YOUR TASKS:
1: In the forum thread about changing a response body, which setting in the http profile does the first reply suggest enabling?
2: Rewrite everything in the forum thread from "I know that" down to "be one option.", and put "flag" in place of "header".
3: Extend the forum thread about SSL offloading and URLs in the response body, picking up after its final sentence.

QUOTED TEXT:
==================================================

Changing the body of a response

We have an application that builds and returns pages containing URLs as part of the response body based on how it was called. For example:

 

 

Called as: http://a.b.c.d/something/somethingelse

 

Response includes: http://a.b.c.d/something/changedhere

 

 

Called as: https://a.b.c.d/something/somethingelse

 

Response includes: https://a.b.c.d/something/changedhere

 

 

That is fine until SSL is offloaded to the LTM, when this happens:

 

 

Called as: https://a.b.c.d/something/somethingelse

 

Response includes: http://a.b.c.d/something/changedhere

 

 

I have found plenty of articles changing the header, but is it possible to change the body? Or maybe there is an alternate solution that I have missed.

 

 

Thanks,

 

 

Kevan.

6 Replies

  • Hi Kevan,

     

     

    You probably just need to enable Rewrite Redirects in the http profile attached to the vip. If you set that to "Matching" or "All" the LTM should capture those references and rewrite them.

     

     

    Denny
  • Sorry...I misread and thought that these references were 301 or 302 responses, but you're saying that the links are embedded in the payload (HTML or whatever). Fixing that is going to be a bit more complicated if the application isn't aware that it's being accessed by SSL on the front end.

     

     

    I know that some applications (Outlook Web Access for example) will correctly handle this if you pass them a header that basically tells the application when you're offloading SSL (see SOL 6087 Click here ). So that may be one option.

==================================================

INFORMATION SUPPLIED:

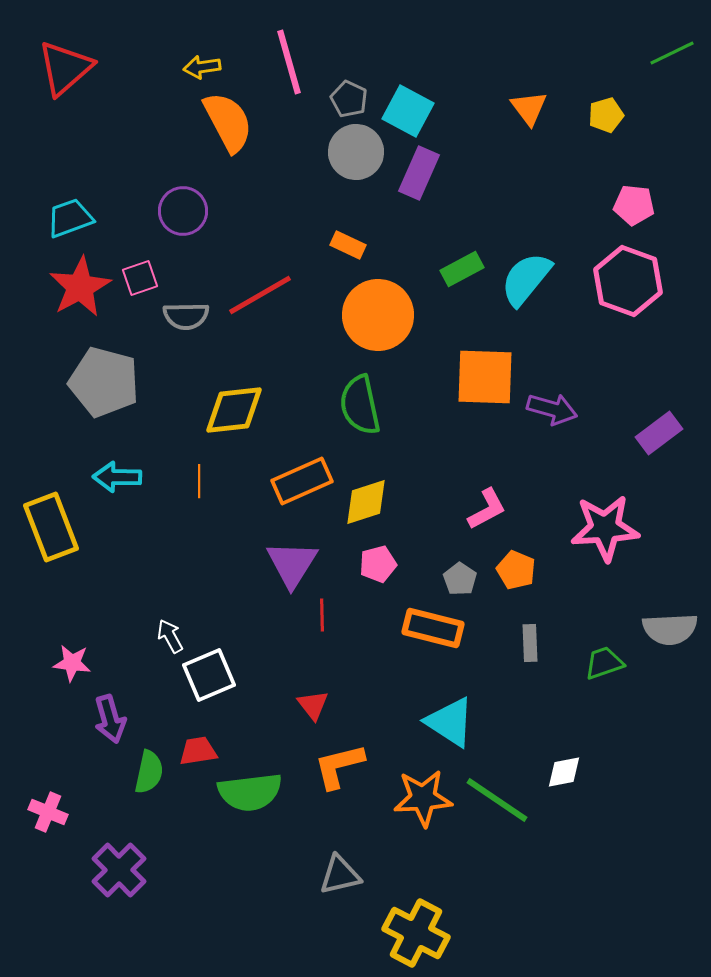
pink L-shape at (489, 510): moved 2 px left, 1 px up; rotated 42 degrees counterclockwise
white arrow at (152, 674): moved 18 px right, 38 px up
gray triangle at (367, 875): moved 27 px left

==================================================

RESPONSES IN ORDER:
1: Rewrite Redirects, set to "Matching" or "All."

2:
I know that some applications (Outlook Web Access for example) will correctly handle this if you pass them a flag that basically tells the application when you're offloading SSL (see SOL 6087 Click here ). So that may be one option.

3:
    Another option would be to do server-side re-encryption so that the LTM can still do iRules, cookie persist, etc, and the server still gets 443 connections. But this negates the performance gain from offloading SSL on the front end.

     

     

    You could also enable a stream profile on the https vip that would capture any reference to http://a.b.c.d/something/ and rewrite it as https://a.b.c.d/something/, but that may not be granular enough (it would do that to any reference in the payload, not just the changed ones). I'm struggling to come up with iRule logic to handle that...anyone else have thoughts on that?

     

     

    Denny
  • That was the pointer I needed, thanks!

     

     

    The page is simple and requires all references to be changed. It also only occurs on a GET, and the bulk of the traffic comes from POST. So I think this will do the trick:

     

     

    when HTTP_REQUEST {

     

    set ReqMethod [HTTP::method]

     

    }

     

     

    when HTTP_RESPONSE {

     

    if { $ReqMethod == "GET" }{

     

    STREAM::disable

     

    STREAM::expression @http://@https://@

     

    STREAM::enable

     

    }

     

    }
  • Here are a few suggestions:

     
     when HTTP_REQUEST { 
      
         Only rewrite responses if request is a GET 
        if {[HTTP::method] eq "GET"}{ 
      
           set rewrite_response 1 
      
            Prevent server from compressing response content if we're potentially going to rewrite it 
              by removing the compression offerings from the client 
           HTTP::header remove "Accept-Encoding" 
      
        } else { 
           set rewrite_response 0 
        } 
     } 
      
     when HTTP_RESPONSE { 
      
         Check if the request was a GET and the response is a text content type 
        if {$rewrite_response && [HTTP::header "Content-Type"] starts_with "text/"}{ 
      
            Configure the find/replace for the stream filter and enable it 
           STREAM::expression @http://@https://@ 
           STREAM::enable 
      
        } else { 
            Disable the stream filter for this response 
           STREAM::disable 
        } 
     } 
     

    This assumes that the server doesn't include http:// references in the redirects. If it does, you could rewrite them following the logic in this post (Click here).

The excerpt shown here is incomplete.